This is a simple rule-based script for recalculating the region and line reading order of a PageXML file. It is meant to post-process results of a layout recognition using Transkribus or Loghi. More specifically, it is modelled to correctly order one or two page scans which contain marginalia.
This script was originally developed for Het Utrechts Archief within the context of an internship.
This repository is a fork of the original ReadingOrderRecalculation tool developed by cconzen. Whereas the original script recalculates the reading order of text regions within PageXML files, this extended version additionally recalculates the reading order of text lines within each individual region. This enhancement ensures that not only the sequence of regions follows the correct reading order, but that the line-level order within those regions is also properly established.
The line-level recalculation applies similar geometric logic to that used for regions, ensuring that marginalia and other layout features are correctly ordered at the most granular level of the document structure.
This extension was developed by C.A.Romein for use within the project on the Resoluties van de Staten van Overijssel.
- Extract Features: Parses XML files to extract image information (height, width) as well as text regions, text lines, and their coordinates.
- Calculate Reading Order: Uses extracted features to calculate both the region reading order and the line reading order within each region.
- Update Files: Saves the new reading order into the PageXMLs at both region and line level.
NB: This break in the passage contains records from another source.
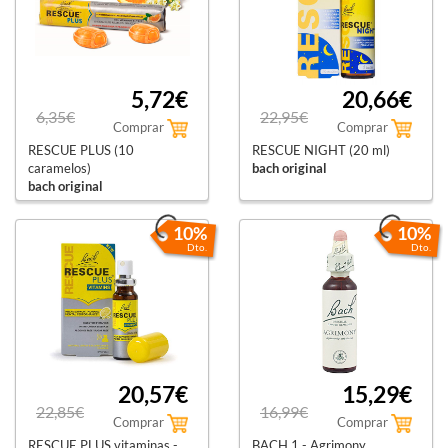
5,72€
20,66€
6,35€
22,95€
Comprar
Comprar
RESCUE PLUS (10
RESCUE NIGHT (20 ml)
caramelos)
bach original
bach original
10%
10%
Dto.
Dto.
20,57€
15,29€
22,85€
16,99€
Comprar
Comprar
RESCUE PLUS vitaminas -
BACH 1 - Agrimony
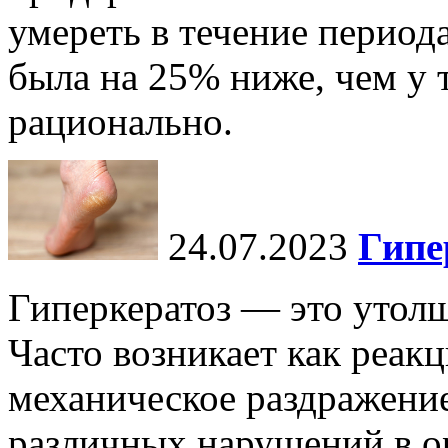
умереть в течение периода
была на 25% ниже, чем у т
рационально.
24.07.2023
Гипе
Гиперкератоз — это утол
Часто возникает как реакц
механическое раздражение
различных нарушений в ор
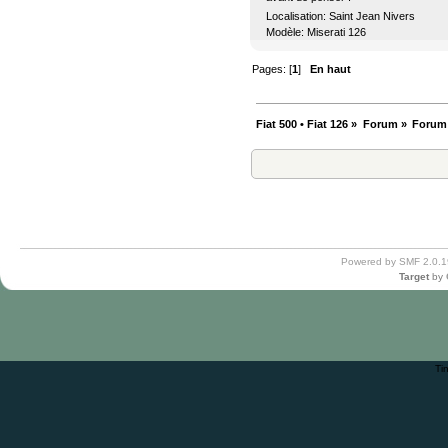
Localisation: Saint Jean Nivers
Modèle: Miserati 126
Pages: [
1
]
En haut
Fiat 500 • Fiat 126
»
Forum
»
Forum
Powered by SMF 2.0.1
Target
by
Ti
You only need numpy and pandas in addition to some standard Python libraries. You can install the required dependencies using pip:
pip install numpy pandas
The code is written to process all XML files located in a directory; To execute the script, install all dependencies first and then run following:
python reorder_update_wlines.py example_folder/page --overwrite
As arguments, specify the base directory containing the PageXML files (here example_folder/page), and add --overwrite if you wish to overwrite the existing file.
The script is using simple logic based on the geometric properties of the regions, lines, and page.
Given this sample layout of a scan:
- Determine orientation (landscape = two pages, portrait = one page) based on the image's height and width. Depending on the orientation, the bookfold location is estimated:
- at the horizontal centre of the scan for landscape orientation
- at the left edge (x = 0) for portrait orientation
- The regions are assigned either 0 for left page or 1 for right page based on where their own horizontal centre is located.
- The regions are ordered:
- Left page to right page
- Top to bottom
- Left to right
- Top to bottom
- Left page to right page
- The script then uses this initial order to iterate through all regions, comparing every current box with its immediate following one in the ranking. It checks whether the following box might be a marginalium by inspecting if they are located on the same page, and then if the candidate is vertically contained within the current box:
- It is then confirmed that it is located to the left or right of the current box (In this case, it is considered to be left of it; it's comparing the left edge for the left condition (and vice versa) so overlapping boxes are handled correctly):
- If all these conditions apply, their ranks/indices are swapped:
- If a swap occurs, the loop breaks and restarts with the new order. This gets repeated until no more swaps occur in a full loop; the final reading order has been reached:
After establishing the correct region order, the script applies a similar process to the text lines within each region. For each region, the lines are sorted using the same geometric principles (top to bottom, left to right), with special handling for marginalia that may appear alongside the main text body. This ensures that the reading order is coherent not only between regions, but also within each individual region.
You can visualise the calculated reading order path by specifying your base directory and executing it:
python visualise.py example_folder
Here are some side-by-side comparisons of input image and visualised result:
(these can be found in the example_folder; The scans were processed using Loghi.
This work builds upon the original ReadingOrderRecalculation tool by cconzen, which provides region-level reading order correction for PageXML files.
The line-level extensions were developed within the context of the [HAICu-project] (https://haicu.science) on the Resoluties van de Staten van Overijssel, funded by the Dutch Research Council/Nederlandse Organisatie voor Wetenschappelijk Onderzoek/Nationale Wetenschapsagenda [NWA.1518.22.105]. The development of the line-level extensions was assisted by Claude (Anthropic) for code implementation and documentation.
This project is licensed under the MIT License - see the LICENSE file for details.